Problem details:
Could you set down, word for word, the passage in the dish notes below between "A little mix" and "piece of polenta.", inclusive?

Most pretentious title I could think of for what was a very simple little dish for Friday night. Amy had made some beet salad for a farewell to the school year lunch at my older daughters school - but I'd also done carrot salad and we ended up not taking it. Very simply mixed it up with some goat's cheese and layered it under some beautiful muscovy duck breast and blanched, halved and then roasted some brussel sprouts alongside it. The sauce was a very simple pan sauce, shallots, orange juice a touch of port and a splash of cassis reduced down and finished with a touch of butter.
A little mix of sweet and spice purees that pairs nicely with the combination of scallops and shrimp. I've always found that shrimp is a great carrier for a spicy kick - and scallops go extremely well with the more sweet side of the spectrum. For this dish I chose purees to bring it out. I served it on a lightly fried piece of polenta.

Data visualization images:

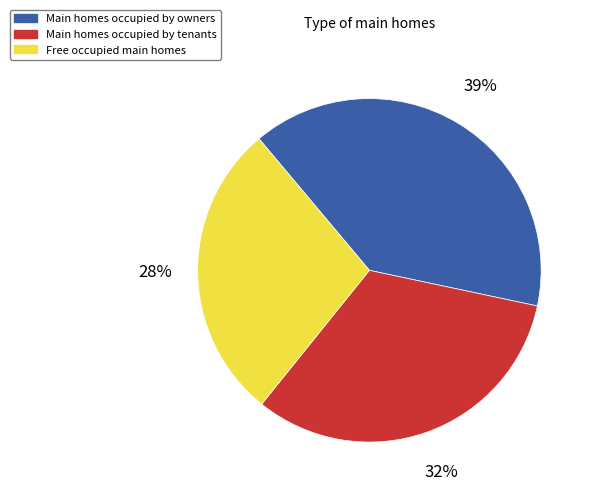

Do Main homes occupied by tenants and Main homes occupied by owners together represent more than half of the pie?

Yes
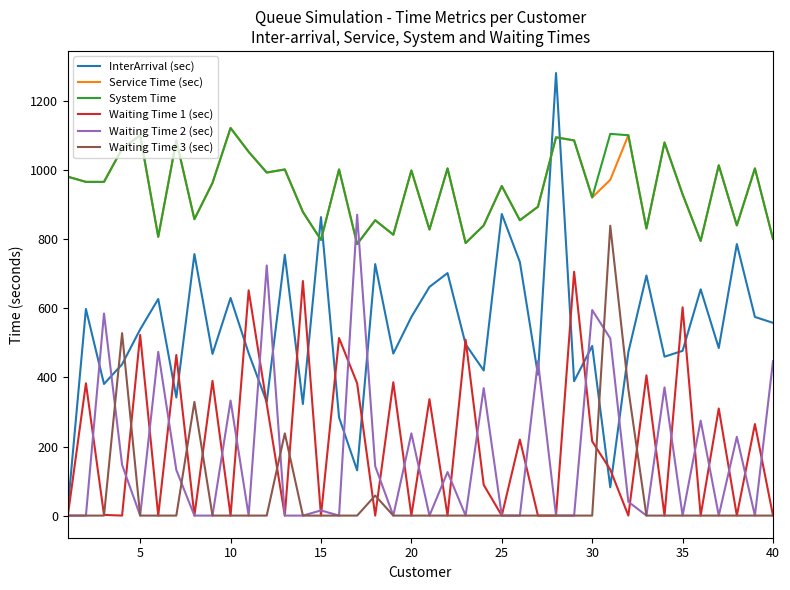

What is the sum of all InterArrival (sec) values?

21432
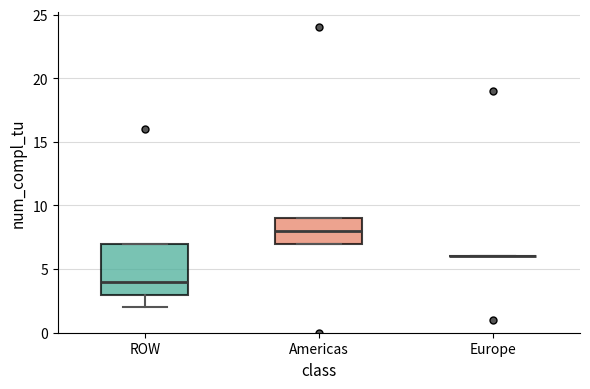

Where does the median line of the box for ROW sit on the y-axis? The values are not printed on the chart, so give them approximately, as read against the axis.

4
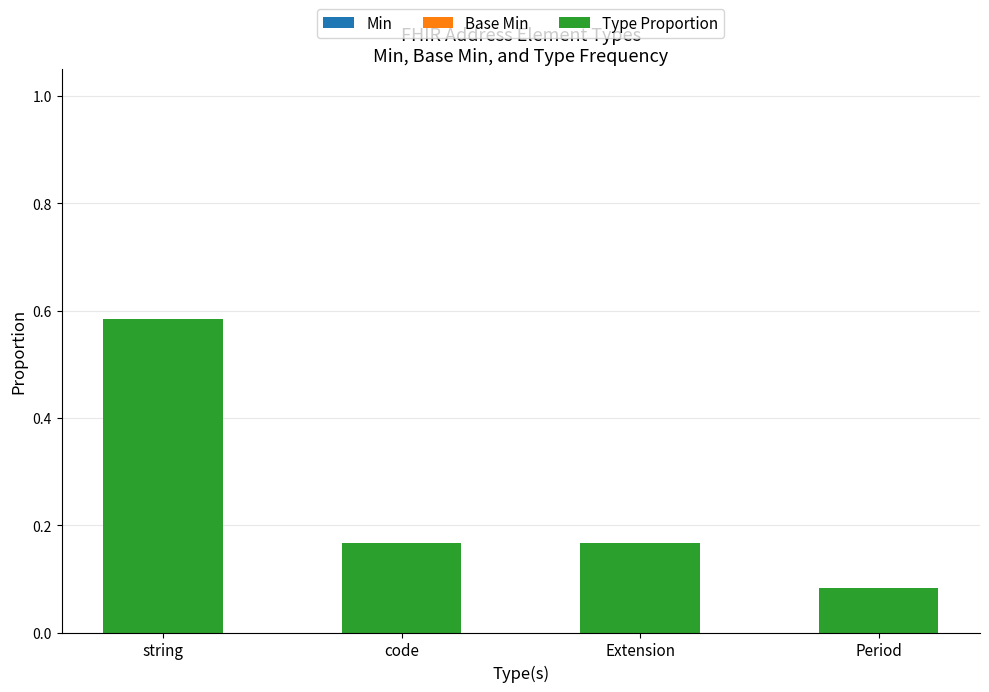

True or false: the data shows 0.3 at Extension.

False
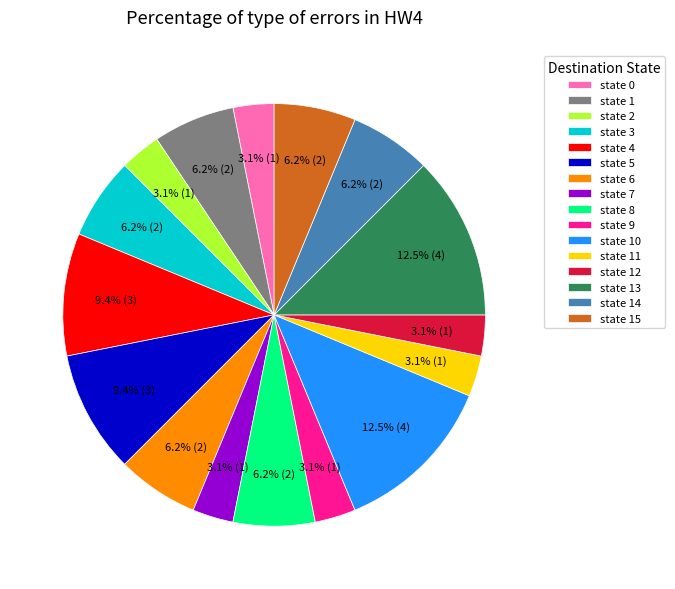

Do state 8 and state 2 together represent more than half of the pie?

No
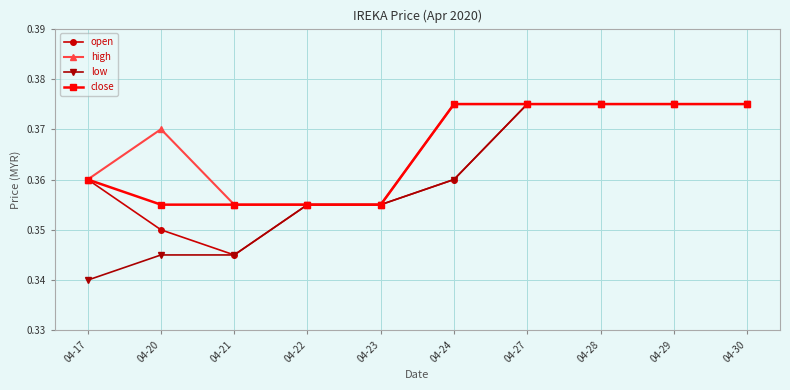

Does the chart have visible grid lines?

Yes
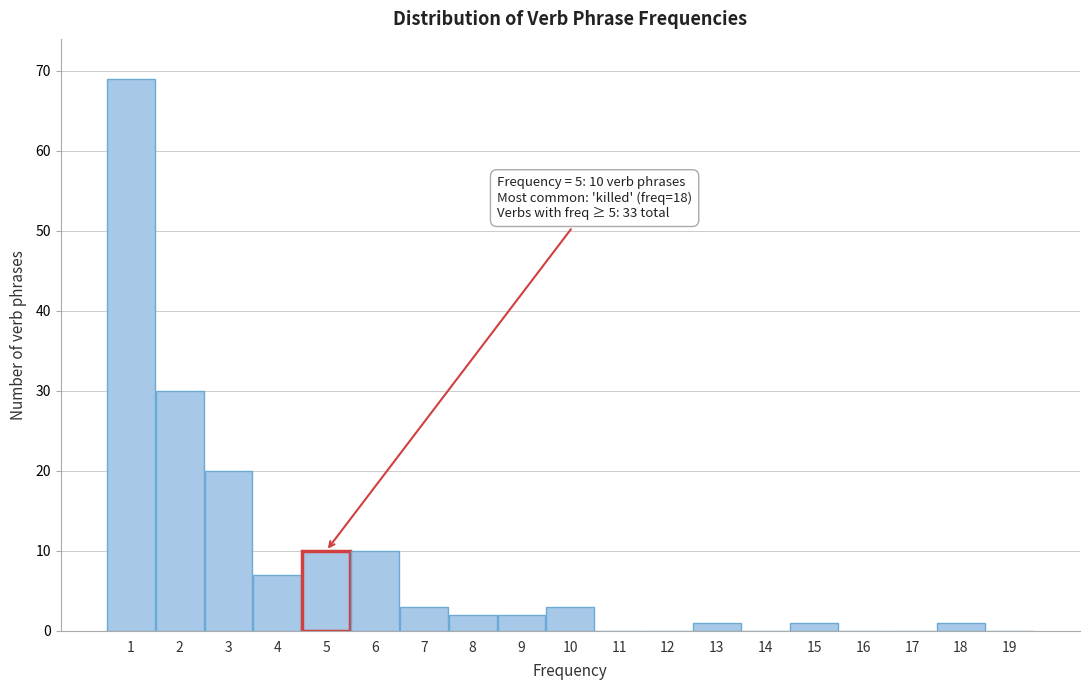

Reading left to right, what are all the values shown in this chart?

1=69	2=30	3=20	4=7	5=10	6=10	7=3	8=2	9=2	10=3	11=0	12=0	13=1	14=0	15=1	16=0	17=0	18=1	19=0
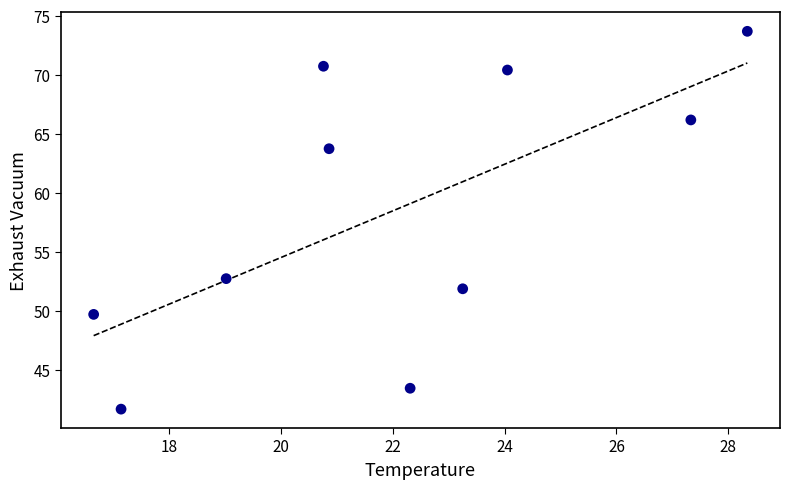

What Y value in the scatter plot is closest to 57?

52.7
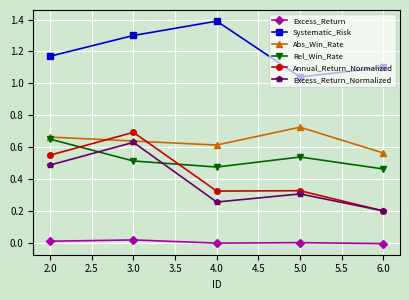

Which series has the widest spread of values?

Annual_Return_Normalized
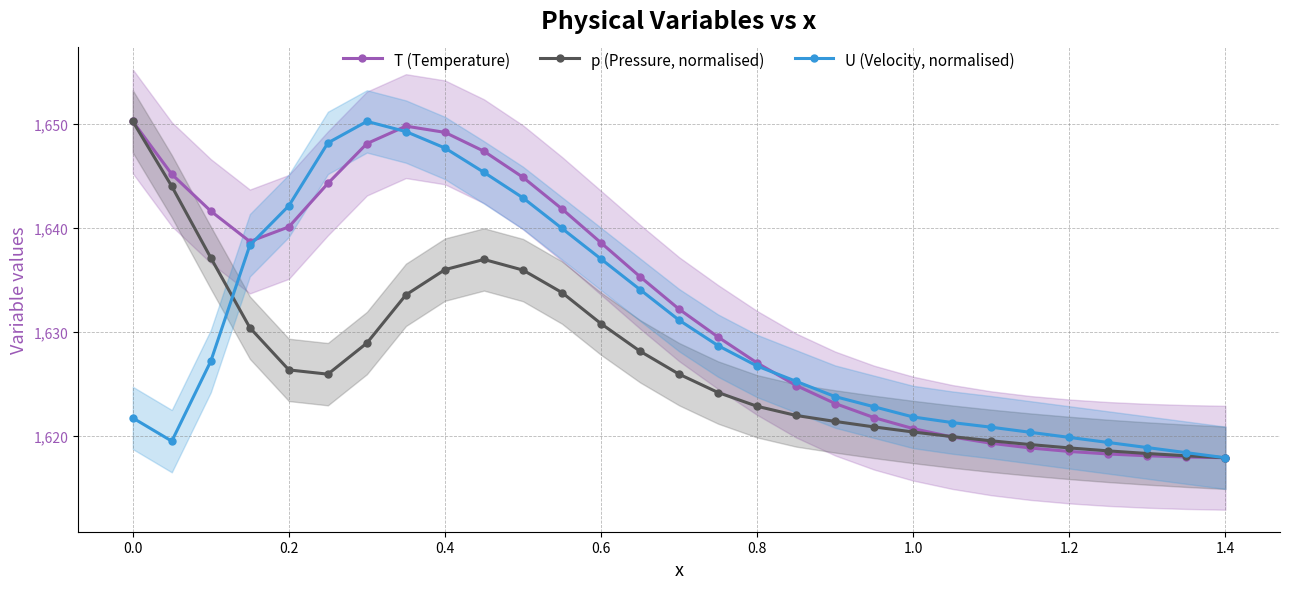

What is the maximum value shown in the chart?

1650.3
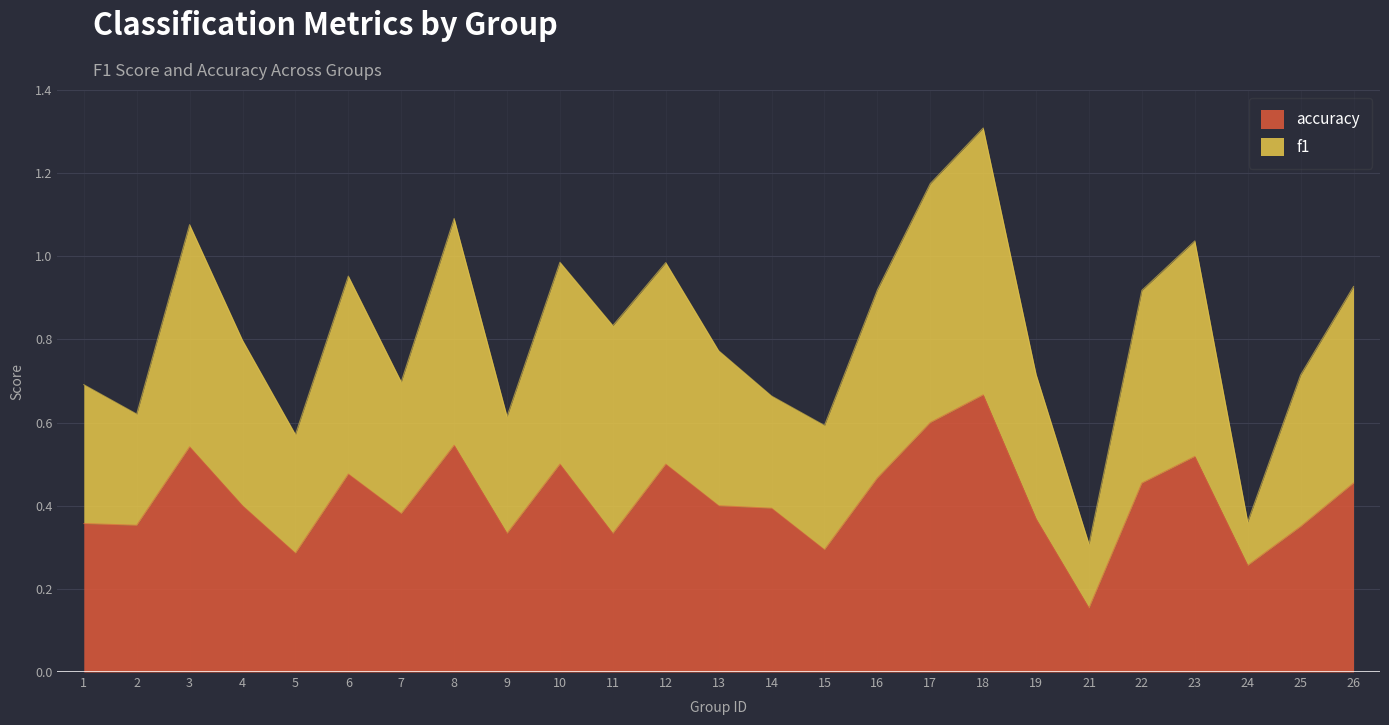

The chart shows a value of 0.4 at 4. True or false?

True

Response to the task:
A little mix of sweet and spice purees that pairs nicely with the combination of scallops and shrimp. I've always found that shrimp is a great carrier for a spicy kick - and scallops go extremely well with the more sweet side of the spectrum. For this dish I chose purees to bring it out. I served it on a lightly fried piece of polenta.